A pensioner in Cambridge is handing out free high-visibility vests to cyclists, after seeing injured people in hospital.

Janet Slade, 89, said she struggles to see people dressed in black, and that talking to drivers confirmed her suspicions that others do too.

Armed with a shopping trolley full of vests, she hands them out at shopping centres and near a hospital.

She told Cambridge News: “I went into hospital for another reason and they were saying they have wards full of people who have been in accidents.

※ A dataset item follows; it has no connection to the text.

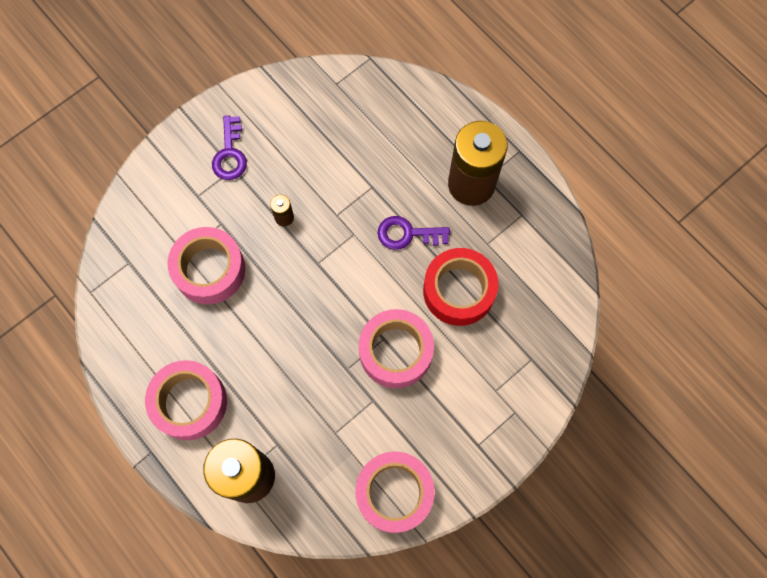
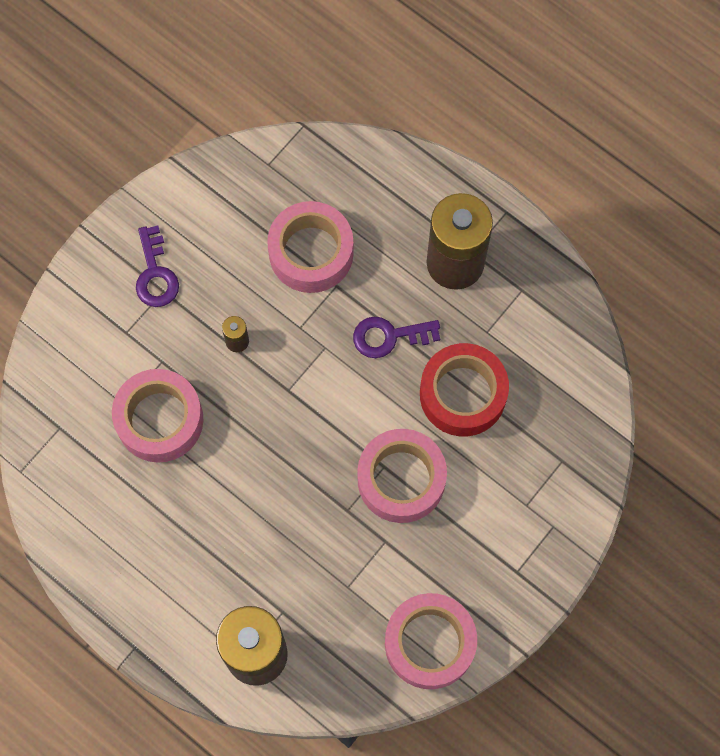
camera: 10 degrees left, 0 degrees up
(189, 402) = (169, 581): pink tape -> pink tape (311, 253)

“I hear the ambulances every day and I guessed that many of the calls out were for accidents. Then I met some ambulance crew and they said ‘yes you are right,’ so here’s the wards taken up with people who are invisible.

“I’m in my 90th year this year and I still have the advantage of age and ability, physical ability, to walk about with a shopping bag and trolley full of visibility vests and if I see a shadowy figure in black fleet before me and prop a bike against a wall, I say ‘you all in black, yes? …well nobody can see you and all the drivers complain.’”

She says she hasn’t had a bad reaction yet.

She added: “Some say ‘really, how much? I haven’t got any money now’ and I say ‘look take the so and so thing put it on, wear it: it’s a Christmas present.

“I simply go around being a busybody to people and challenge them,” she said. “I just hope to be completely logical about people’s dress code.”

The vests cost Janet £1.49 a piece, and she buys in bulk, 50 at a time.

She added that she never goes anywhere without a pair of white boots.

“If you have got white boots you can be seen on a dark rainy day, you can be seen at night and you can be seen in the early morning light,” she said.